▶ [Task details]: Copy each item below word for word, leaving out the pictures.

▶ [Data]:
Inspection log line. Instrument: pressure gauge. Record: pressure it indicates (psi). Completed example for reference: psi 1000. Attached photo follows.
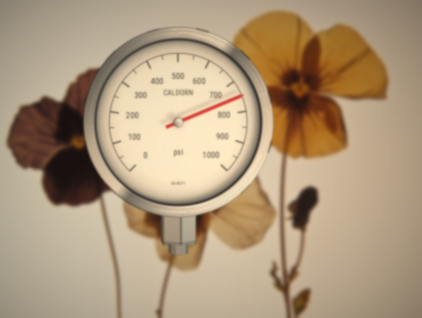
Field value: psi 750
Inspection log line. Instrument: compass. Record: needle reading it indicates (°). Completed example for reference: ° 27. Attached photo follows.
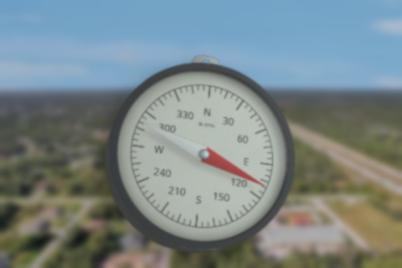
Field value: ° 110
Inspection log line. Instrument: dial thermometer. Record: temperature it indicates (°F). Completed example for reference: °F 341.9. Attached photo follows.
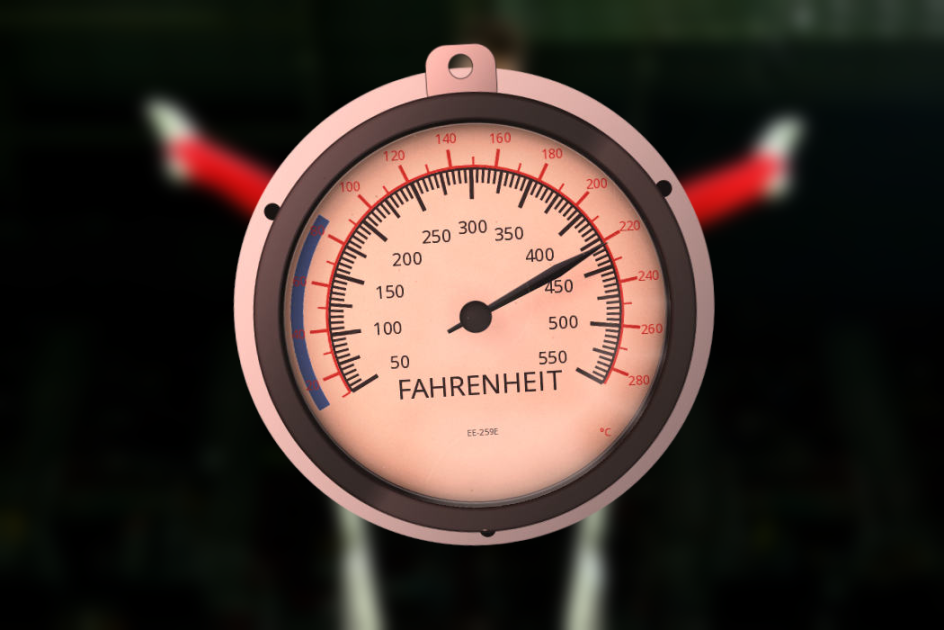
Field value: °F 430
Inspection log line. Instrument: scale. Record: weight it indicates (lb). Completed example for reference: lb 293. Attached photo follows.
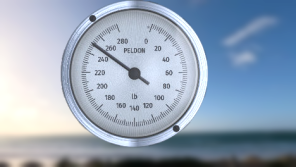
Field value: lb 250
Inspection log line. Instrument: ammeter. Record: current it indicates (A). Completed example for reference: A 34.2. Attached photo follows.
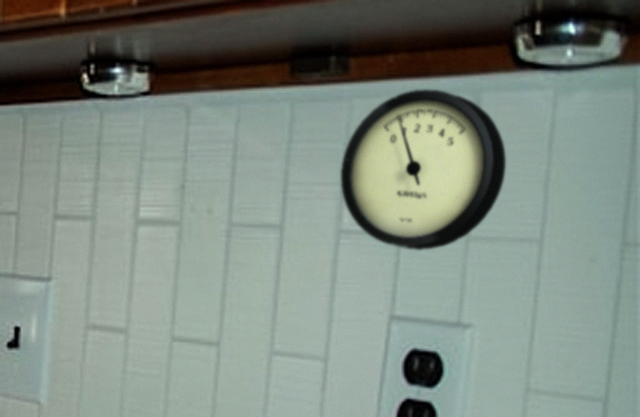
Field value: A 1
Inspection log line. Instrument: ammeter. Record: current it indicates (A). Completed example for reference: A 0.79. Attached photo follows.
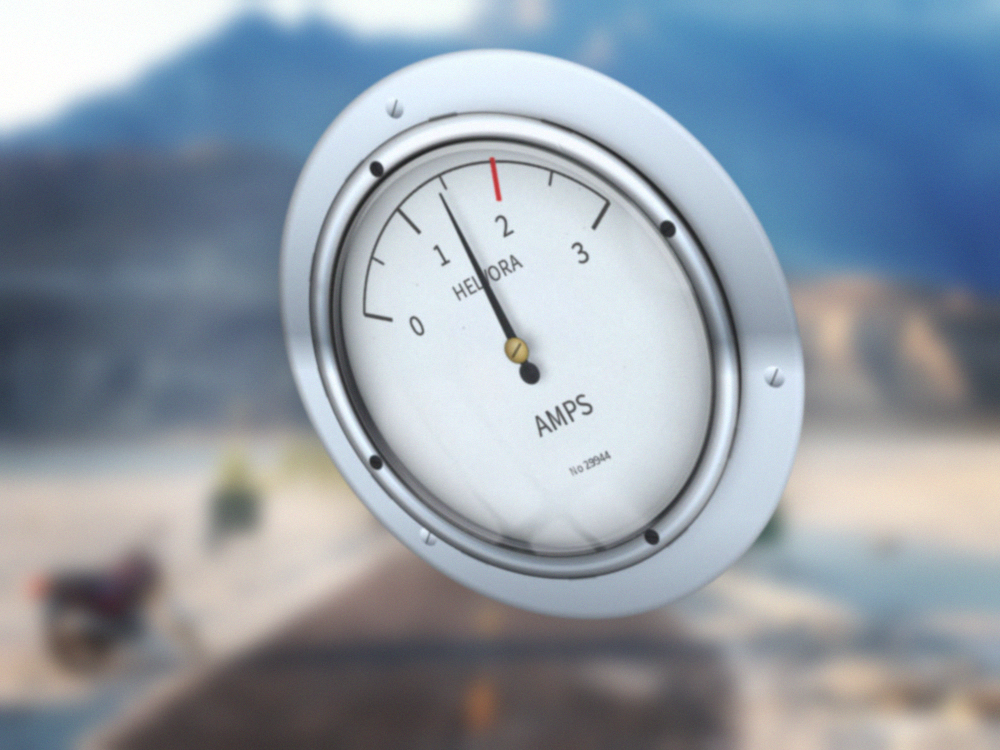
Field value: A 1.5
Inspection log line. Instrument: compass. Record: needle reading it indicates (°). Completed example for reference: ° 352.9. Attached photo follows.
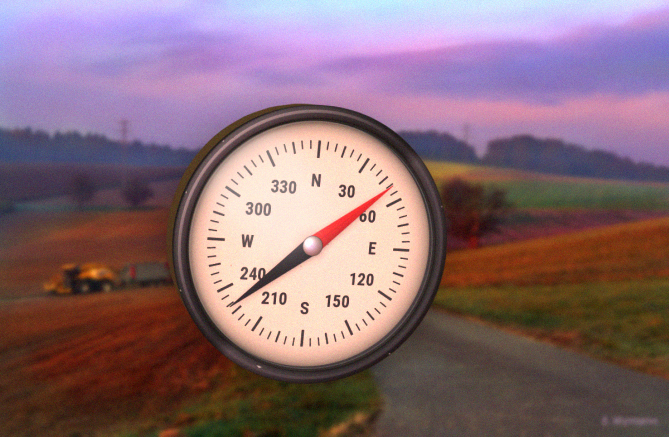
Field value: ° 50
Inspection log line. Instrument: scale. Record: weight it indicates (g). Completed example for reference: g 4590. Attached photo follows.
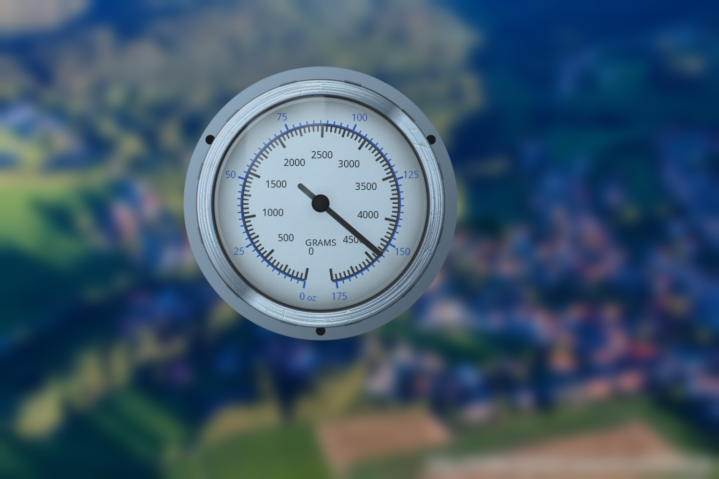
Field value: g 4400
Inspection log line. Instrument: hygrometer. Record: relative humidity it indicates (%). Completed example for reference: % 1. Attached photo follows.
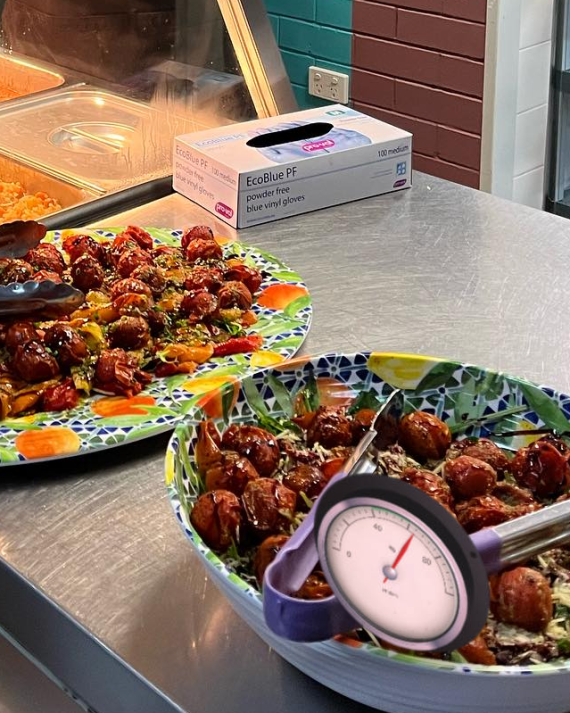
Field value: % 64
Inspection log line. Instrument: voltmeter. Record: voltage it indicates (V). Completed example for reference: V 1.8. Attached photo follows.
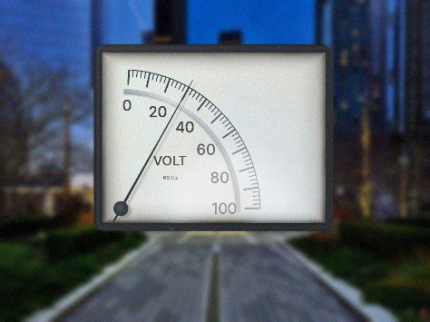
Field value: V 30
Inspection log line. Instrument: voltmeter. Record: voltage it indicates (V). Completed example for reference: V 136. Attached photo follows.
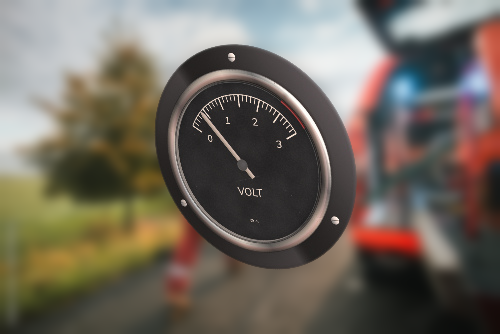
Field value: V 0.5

▶ [Result]:
Inspection log line. Instrument: pressure gauge. Record: pressure it indicates (psi). Completed example for reference: psi 1000. Attached photo follows.
Field value: psi 750
Inspection log line. Instrument: compass. Record: needle reading it indicates (°). Completed example for reference: ° 27. Attached photo follows.
Field value: ° 110
Inspection log line. Instrument: dial thermometer. Record: temperature it indicates (°F). Completed example for reference: °F 341.9. Attached photo follows.
Field value: °F 430
Inspection log line. Instrument: scale. Record: weight it indicates (lb). Completed example for reference: lb 293. Attached photo follows.
Field value: lb 250
Inspection log line. Instrument: ammeter. Record: current it indicates (A). Completed example for reference: A 34.2. Attached photo follows.
Field value: A 1
Inspection log line. Instrument: ammeter. Record: current it indicates (A). Completed example for reference: A 0.79. Attached photo follows.
Field value: A 1.5
Inspection log line. Instrument: compass. Record: needle reading it indicates (°). Completed example for reference: ° 352.9. Attached photo follows.
Field value: ° 50
Inspection log line. Instrument: scale. Record: weight it indicates (g). Completed example for reference: g 4590. Attached photo follows.
Field value: g 4400
Inspection log line. Instrument: hygrometer. Record: relative humidity it indicates (%). Completed example for reference: % 1. Attached photo follows.
Field value: % 64
Inspection log line. Instrument: voltmeter. Record: voltage it indicates (V). Completed example for reference: V 1.8. Attached photo follows.
Field value: V 30
Inspection log line. Instrument: voltmeter. Record: voltage it indicates (V). Completed example for reference: V 136. Attached photo follows.
Field value: V 0.5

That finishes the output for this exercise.